_What the task asks:_ Please copy out the full listing that follows exactly; no picture belongs in the copy.

_Provided entries:_
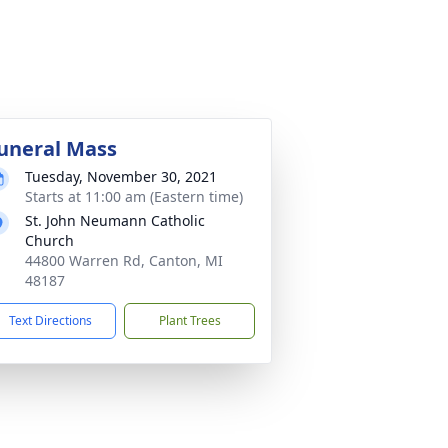
uneral Mass
Tuesday, November 30, 2021
Starts at 11:00 am (Eastern time)
St. John Neumann Catholic
Church
44800 Warren Rd, Canton, MI
48187
Text Directions
Plant Trees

_Output for this task:_
uneral Mass
Tuesday, November 30, 2021
Starts at 11:00 am (Eastern time)
St. John Neumann Catholic
Church
44800 Warren Rd, Canton, MI
48187
Text Directions
Plant Trees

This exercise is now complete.